Rooted! Lessons on emotional resilience from a stubborn mesquite tree.
Long ago, in the faraway land of West Texas, someone once handed me the keys to a Kubota backhoe and said, “See all these mesquite trees? Pull ‘em up.” It was a dream come true! The little boy in me jumped at the chance. The steel! The dirt! The POWER! I was giddy. Until I attacked the first mesquite with my machine.
Mesquite trees look like easy prey. They’re short, scrubby, and thin. They look like a stiff breeze could turn them into overgrown tumbleweeds, but they are deceptive devils. Their wood is nearly twice as hard as oak, and they have taproots that descend all the way into Hell. They do not give up easily.
There’s a lesson here for me.
Emotional resilience is the ability to “bounce back” from challenges with increased strength and wisdom. It’s the ability to withstand the onslaughts of life without becoming overwhelmed. The mesquite tree is a paragon of resilience.
But for us humans it’s flipping hard to learn emotional resilience! We’re not born with it. And the fallen world does its best to uproot us everyday. I mean, just when I think things are going smashingly… SMASH! Something bad happens. It’s the metaphorical backhoe of the world trying to rip me out of the stable ground. Trying to smash me to bits and throw me on the fire. Have you ever felt that way?
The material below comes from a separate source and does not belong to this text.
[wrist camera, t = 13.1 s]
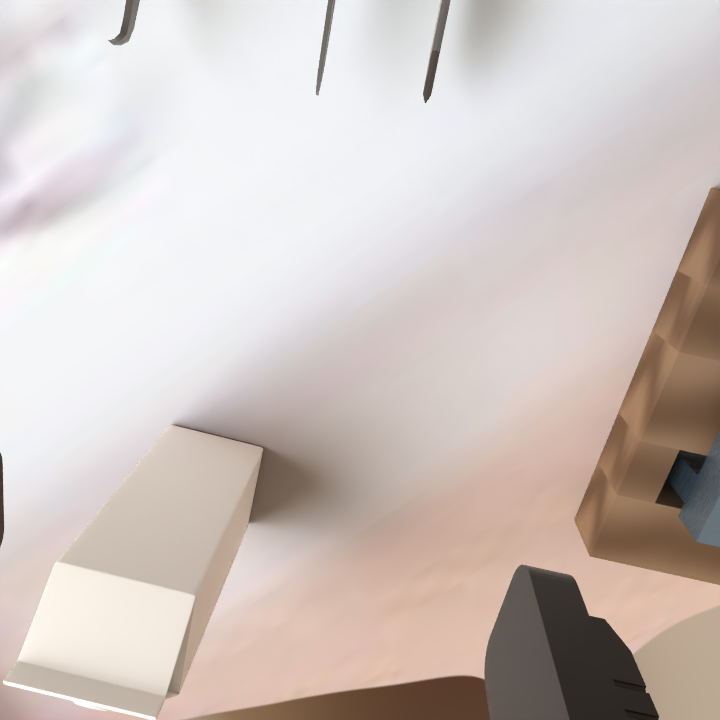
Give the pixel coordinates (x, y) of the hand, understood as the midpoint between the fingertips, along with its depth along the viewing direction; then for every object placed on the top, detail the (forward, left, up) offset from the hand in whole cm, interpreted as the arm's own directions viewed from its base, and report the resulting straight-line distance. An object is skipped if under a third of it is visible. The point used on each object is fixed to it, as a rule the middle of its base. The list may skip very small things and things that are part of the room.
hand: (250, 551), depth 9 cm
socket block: (+5, +24, -30) cm, 39 cm away
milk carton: (+20, -8, -30) cm, 37 cm away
I want to be more like a mesquite tree. Rooted so deeply that I’m able to withstand the heartache, betrayals, failures, and all the thousand natural shocks our fallen flesh is heir to. Able to be resilient even when I’m being hammered by the backhoe of loneliness, relational rupture, and suffering.
That doesn’t mean I don’t want to feel my feelings. That’s a kind of icy, lonely hell of its own. That's how I want to be different from the mesquite tree. Instead of being rooted in stubborn resistance and fear, I want to tap my root into the deep, compassionate love of Jesus.
Jesus welcomes my feelings. He gives them a home. Jesus assures me that God himself is for me, so no one and nothing can ultimately harm me.
I know that’s not easy to believe—not easy to feel like it’s true. I really wish that I had a magical spiritual practice that would flip the switch inside our brains and make bad feelings go away. But I don’t. I can, however, point you to another tree. The mustard tree that started out as a tiny seed, which Jesus said was “enough.” Faith can be a very tiny seed as long as it’s planted in the soil of Jesus’ love. God will tend it and grow it.
What sadnesses, anxieties, fears, are trying to rip you out of the ground? I invite you to say your feelings, your complaints, to Jesus and listen for his true response. Does he think you are trash? Does he think you can’t handle it? Does he think you have no hope? Does he think you should just buck up? No. You are loved. You are not alone. You are his.
Let your roots cling to him. He will make sure you grow back and bend without breaking.